(Extracted data entries)
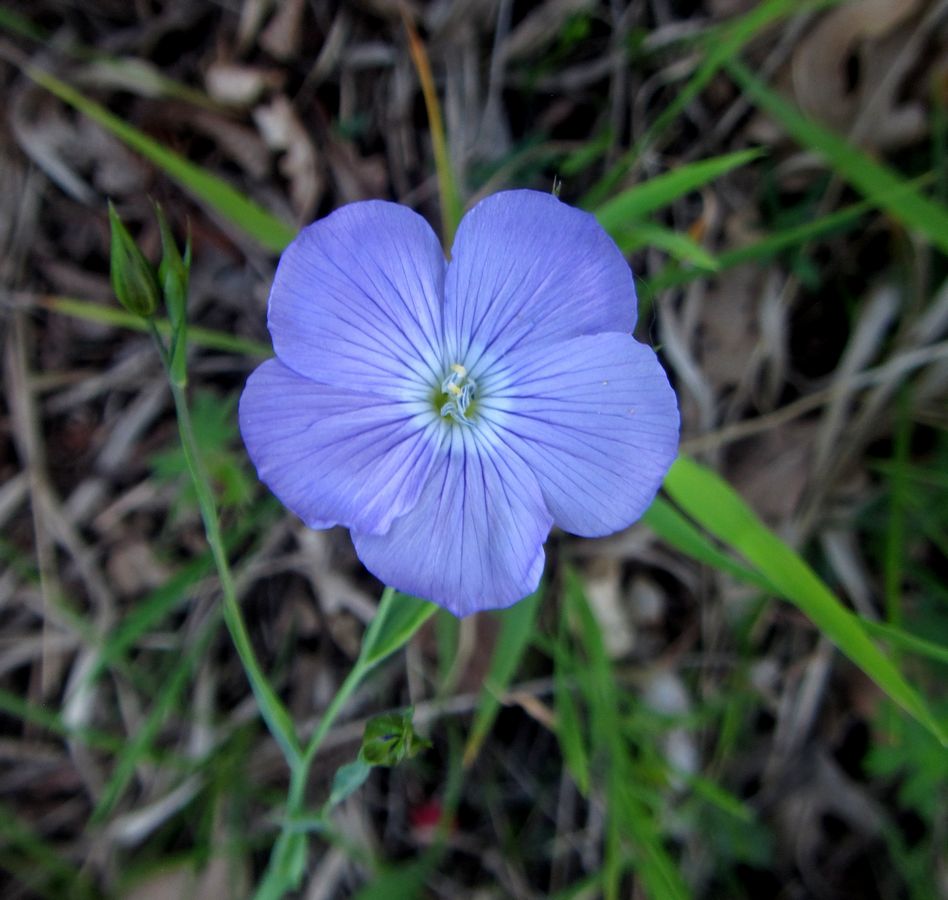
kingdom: Plantae
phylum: Tracheophyta
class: Magnoliopsida
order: Malpighiales
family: Linaceae
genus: Linum
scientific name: Linum nervosum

SHORT PROBLEM » Copy out every one of the lines above without changing anything, leaving out the pictures.

ANSWER TO THE EXERCISE »
kingdom: Plantae
phylum: Tracheophyta
class: Magnoliopsida
order: Malpighiales
family: Linaceae
genus: Linum
scientific name: Linum nervosum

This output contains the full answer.